Now, let's make a dictionary, mapping the ERZ, start, end, and strand of each CDS to its CDS name:

In [17]:
protein_names = [f"{protein.split('_')[1]}_{protein.split('_')[2]}" for protein in proteins]
protein_names[:5]

['ERZ829061.940-NODE-940-length-32616-cov-5.169129_16',
 'ERZ829061.940-NODE-940-length-32616-cov-5.169129_20',
 'ERZ829061.940-NODE-940-length-32616-cov-5.169129_24',
 'ERZ829061.940-NODE-940-length-32616-cov-5.169129_33',
 'ERZ829061.940-NODE-940-length-32616-cov-5.169129_34']

In [26]:
from Bio import SeqIO

erz_dict = {}

for protein_name in protein_names:
    erz = protein_name.split(".")[0]
    seq_records = SeqIO.parse(glob(f"../contigs/CDS/*-{erz}_CDS.fasta")[0], "fasta")

    fasta_header = [str(record.description) for record in seq_records if str(record.description).split()[0] == protein_name][0]

    start = fasta_header.split(" # ")[1]
    end = fasta_header.split(" # ")[2]
    strand = fasta_header.split(" # ")[3]
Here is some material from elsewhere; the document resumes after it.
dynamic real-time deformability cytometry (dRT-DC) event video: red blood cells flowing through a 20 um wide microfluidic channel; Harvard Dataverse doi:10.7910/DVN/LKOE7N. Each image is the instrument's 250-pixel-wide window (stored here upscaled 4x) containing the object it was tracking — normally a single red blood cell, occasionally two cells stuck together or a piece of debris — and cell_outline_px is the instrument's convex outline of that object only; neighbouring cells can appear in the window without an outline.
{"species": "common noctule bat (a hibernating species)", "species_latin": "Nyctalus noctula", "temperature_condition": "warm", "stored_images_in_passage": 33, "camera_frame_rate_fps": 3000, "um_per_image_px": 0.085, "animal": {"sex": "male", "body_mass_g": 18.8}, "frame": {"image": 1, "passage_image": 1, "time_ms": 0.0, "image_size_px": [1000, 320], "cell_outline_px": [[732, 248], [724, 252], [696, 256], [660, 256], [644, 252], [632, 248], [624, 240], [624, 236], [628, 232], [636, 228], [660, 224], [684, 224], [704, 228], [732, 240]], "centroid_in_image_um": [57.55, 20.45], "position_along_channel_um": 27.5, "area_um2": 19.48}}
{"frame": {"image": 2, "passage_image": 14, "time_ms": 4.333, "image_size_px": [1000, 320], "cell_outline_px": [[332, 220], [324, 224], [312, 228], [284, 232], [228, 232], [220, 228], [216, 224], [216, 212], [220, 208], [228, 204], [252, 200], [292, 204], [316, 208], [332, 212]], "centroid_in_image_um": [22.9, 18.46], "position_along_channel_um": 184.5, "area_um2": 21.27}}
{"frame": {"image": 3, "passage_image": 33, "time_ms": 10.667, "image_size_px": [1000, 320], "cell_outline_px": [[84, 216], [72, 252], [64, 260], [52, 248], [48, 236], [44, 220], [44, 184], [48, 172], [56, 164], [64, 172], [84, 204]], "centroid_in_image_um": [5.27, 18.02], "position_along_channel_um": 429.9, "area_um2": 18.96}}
    erz_dict["_".join((erz, start, end, strand))] = protein_name

And finally, let's go through the metadata DataFrame and use the ERZ, start, end, and strand to map CDS names to MGYPs!

In [30]:
mgyp_dict = {}

for _, row in metadata_df.iterrows():
    try:
        mgyp_dict[erz_dict["_".join((row["ERZ"], str(row["Start"]), str(row["End"]), str(row["Strand"])))]] = row["MGYP"]
    except KeyError:
        continue

mgyp_dict

{'ERZ1292623.197-Hain-H51-01um-R1-197-length-68997-cov-24_53': 'MGYP001563014911',
 'ERZ1292627.123-Hain-H51-01um-R2-123-length-75432-cov-26.213301_11': 'MGYP001563014911',
 'ERZ1292643.32-Hain-H51-01um-R3-32-length-121540-cov-21.638293_11': 'MGYP001563014911',
 'ERZ1292623.197-Hain-H51-01um-R1-197-length-68997-cov-24_52': 'MGYP001563980993',
 'ERZ1292623.1172-Hain-H51-01um-R1-1172-length-25845-cov-16_21': 'MGYP001564069982',
 'ERZ1292643.876-Hain-H51-01um-R3-876-length-26228-cov-21.493715_21': 'MGYP001564069982',
 'ERZ1292623.1172-Hain-H51-01um-R1-1172-length-25845-cov-16_22': 'MGYP001566592428',
 'ERZ1292643.876-Hain-H51-01um-R3-876-length-26228-cov-21.493715_22': 'MGYP001566592428',
 'ERZ1292623.197-Hain-H51-01um-R1-197-length-68997-cov-24_35': 'MGYP001568093992',
 'ERZ1292627.123-Hain-H51-01um-R2-123-length-75432-cov-26.213301_29': 'MGYP001568093992',
 'ERZ1292643.32-Hain-H51-01um-R3-32-length-121540-cov-21.638293_29': 'MGYP001568093992',
 'ERZ1292623.197-Hain-H51-01um-R1-197-lengt

Brilliant! There's a script `scripts/make_saccharide_glycosyltransferase_list.py` which will do the above processing and write a text file of MGYPs.